Start of Task material
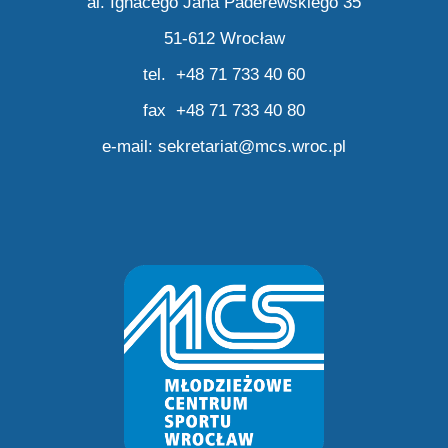
al. Ignacego Jana Paderewskiego 35
51-612 Wrocław
tel. +48 71 733 40 60
fax +48 71 733 40 80
e-mail:
sekretariat@mcs.wroc.pl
End of Task material
**About this task:** Return all the data exactly, pictures omitted.

**Response to the exercise:**
al. Ignacego Jana Paderewskiego 35
51-612 Wrocław
tel. +48 71 733 40 60
fax +48 71 733 40 80
e-mail:
sekretariat@mcs.wroc.pl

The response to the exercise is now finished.